The Family Remains(35)
Philip shrugs, as if it’s the first time he’s ever given a moment’s thought to his sister’s boyfriend.
‘You never thought that maybe …?’
‘What? That he had something to do with Birdie’s disappearance? Well, yes, of course. Of course we all thought that. But when the police couldn’t find him either it just seemed more likely that they’d either absconded together or died together. And Justin was a softie. A lapdog. He wasn’t a killer. I mean, at least that was my impression.’
‘What did Justin do? As a job, I mean?’
‘He was a … well, he claimed to be a musician. A percussionist. He played the tambourine in Birdie’s band. Clearly that’s not exactly a career as such. I assume he had other skills. He was a bit of a hippy. Scruffy. Outdoorsy. A bit flaky.’
‘So, Birdie and your mother had an argument. Birdie left. And do you know where she was living at this point?’
‘In London. That’s all we knew. With Justin. And a cat.’
‘She had a cat?’ I make a note in my notebook.
‘Yes. I seem to recall she got the cat without checking with her landlord. He was going to kick them out and so they were house-hunting.’
‘And you don’t know where she ended up?’
Philip sighs. ‘She had a plan, she said. She knew someone with a big house who might be able to put them up for a short while.’
I feel a muscle in my cheek twitch. ‘A big house?’
‘Yes.’
‘You don’t happen to know where this big house was?’
‘No. Sorry. All she said was that she had made a new friend who lived in a huge house and the friend had offered them a room as a temporary measure.’
‘And what year was this?’
‘The same year she and my mother stopped talking, when I was fourteen. So it would have been 1988; the year she and her band were at their most famous.’
‘And the band, they split up in 1990?’
‘Yes. Around about then.’
I sigh and stretch my shoulders apart slightly. ‘So, the skeleton that our forensics team have assembled, it is roughly twenty-five years old. Which puts us at about 1995 on the timeline. And your other sister, Jenny, passed away in—?’
‘Nineteen ninety-six.’
I change position in my chair to relieve the ache in my back. ‘So. Philip. We found fibres attached to these bones. Shreds of a label from a bath towel. A very expensive brand. Which makes me think, if she wasn’t wealthy enough herself to afford a two-hundred-pound bath towel, that she must have been with someone who was. It makes me wonder about this big house and the new friend. Is there nothing else you can recall about this arrangement?’

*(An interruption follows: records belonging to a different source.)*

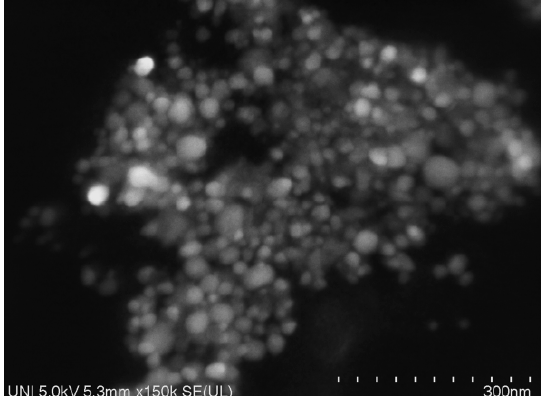
Figure 5. STEM photomicrograph of the synthesized AgNPs conjugated with the ethanolic fraction of Lepechinia meyenii (salvia).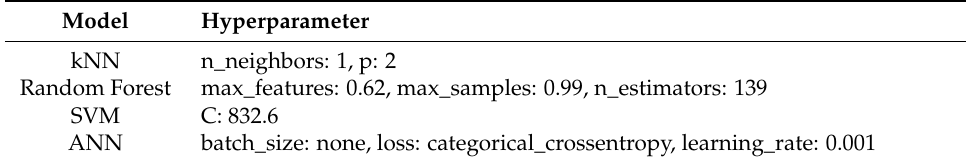
Table 6. Selected parameters and accuracy of each model.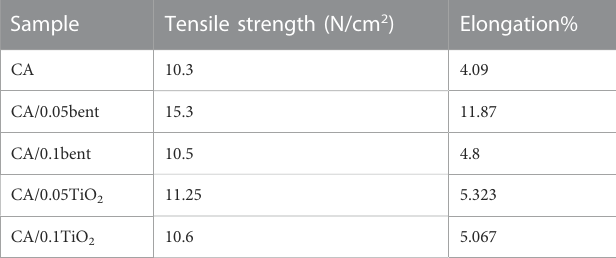
TABLE 1 Tensile strength and elongation% of prepared cellulose acetate nanocomposite membranes. Sample Tensile strength (N/cm 2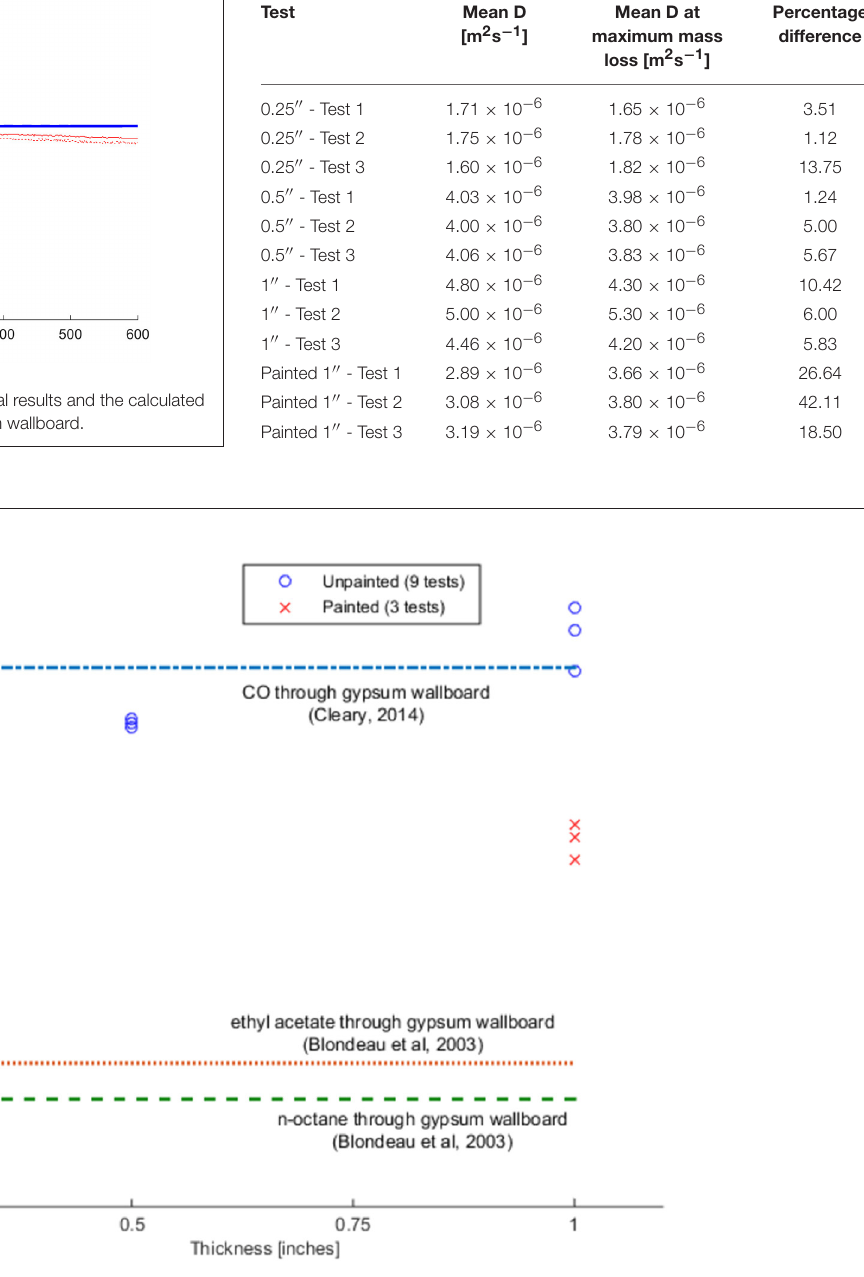
Frontiers in Built Environment |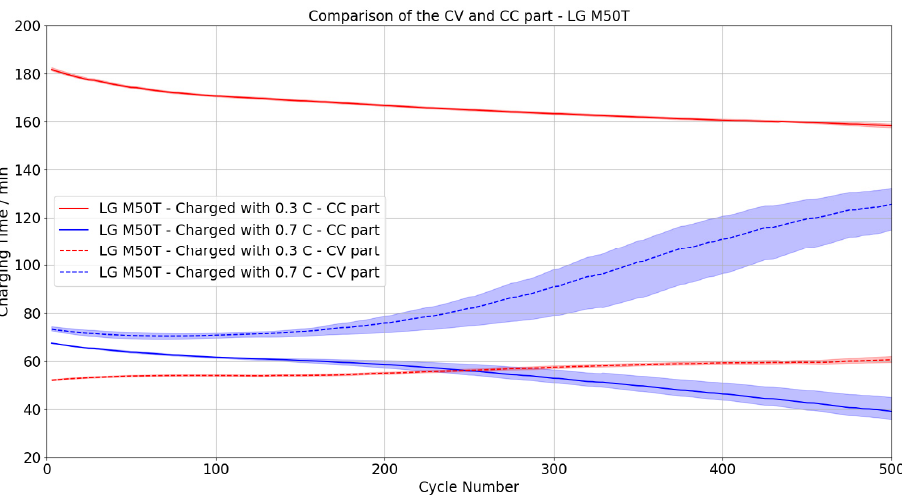
Figure 11. Development of the charging time during the cycle test. Separation of the CC and CV part for LG M50T.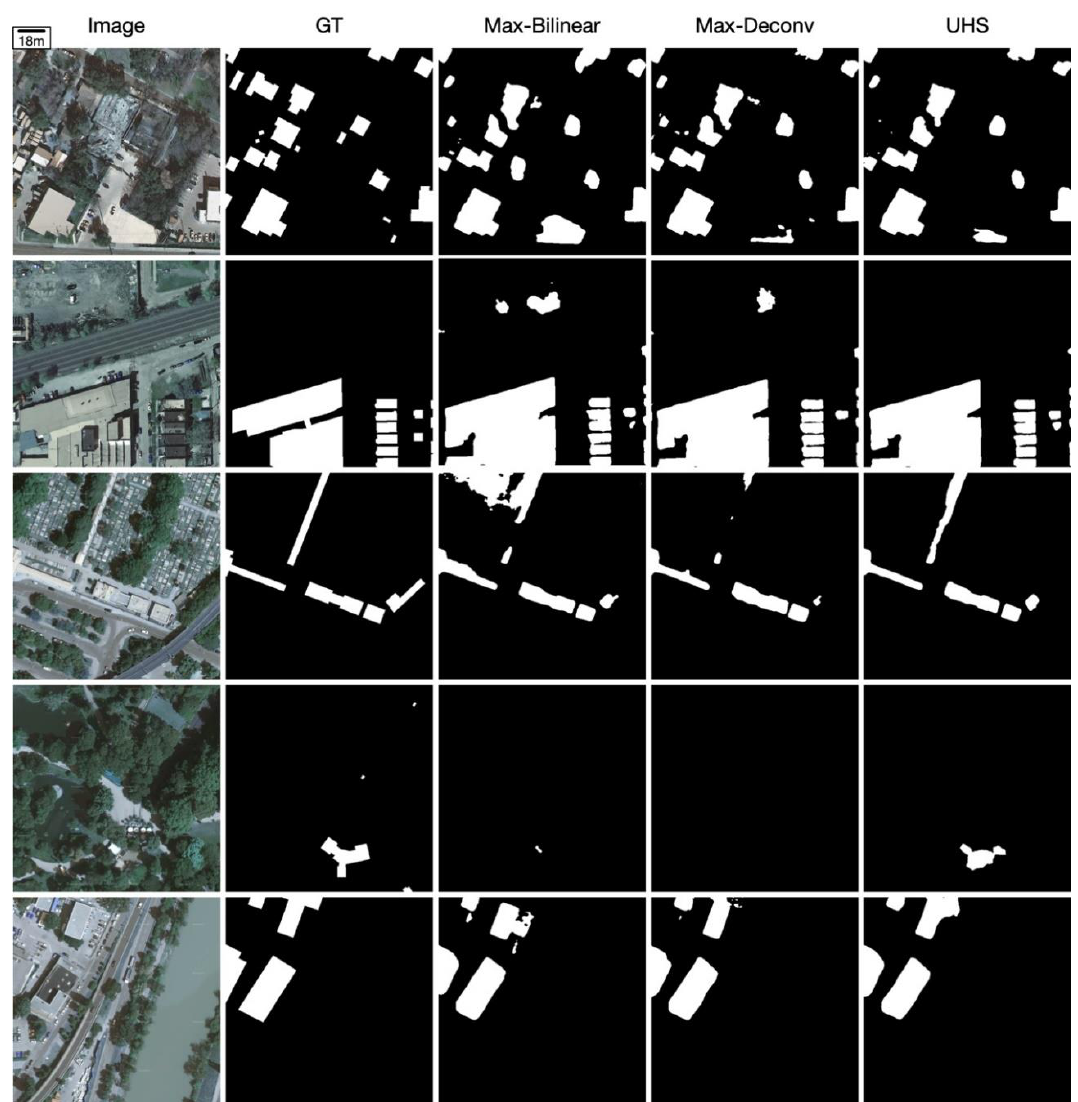
Figure 8. Examples (500×500 patches) of Web-Net with UHS, Max-Bilinear, and Max-Deconv blocks.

‘No. None of us can remember anything about it. We were all asked about it at the time of the original investigation. But nobody knew any more than that. We don’t even know if she and Justin ever actually took up the friend’s offer of a room.’ He shrugs, then he looks up at me, very suddenly, and I see that his eyes are wet with tears. ‘How did she die? My sister? It is my sister, isn’t it?’
I stare at Philip and nod. ‘We believe it is. Yes.’
I feel appalled with myself for allowing my need to find out why she died to distract me from my responsibility to break this news to her brother. I clear my throat and sit a little straighter.
‘There appears to have been a blow to the head,’ I say. ‘She then appears to have been left to decompose inside a cocoon made of fabric and towels, outdoors. The bones were taken out of the towels and transferred into a black bag, which was tied in a knot and dropped, we assume, into the Thames, at some point in the past few months to a year.’
‘You mean, the murderer came back for her?’
‘Yes, it looks that way.’
Philip’s head drops. When he raises it again, there are tears on his cheeks.
‘Why would someone want to kill her?’
‘It might have been an accident.’
Philip shakes his head. ‘No. It doesn’t sound like it, does it? Leaving her in a shroud. Then coming back for her twenty-five years later. Disposing of her. It doesn’t sound like an accident.’
‘No,’ I agree. ‘No. It doesn’t.’
I watch realisation dawn across his face.
‘Someone killed my sister,’ he says. ‘And they’re still out there. To this very day.’
‘Yes. I’m afraid it would appear that way.’
Philip looks at me. His eyes are wide. ‘You are going to find out who did it, aren’t you? You are going to catch them? And make them pay?’
I want to say yes, but I cannot, for I know that there is only so far a case like this can stretch, that the passage of time obfuscates and complicates, that history swallows evidence in its wake. But I know that I will do my very best and that my very best is all I have to give and so I say, ‘Philip, I give you my word, I will do everything I can.’
31
April 2017
‘Baby. You look tired. Have you been getting enough sleep?’
Rachel looked up at her father from her desk where she was tapping numbers into her accounting software. Her father appeared to her through a haze of bleary eyes, bleary thoughts, a darkly shifted perception of the world.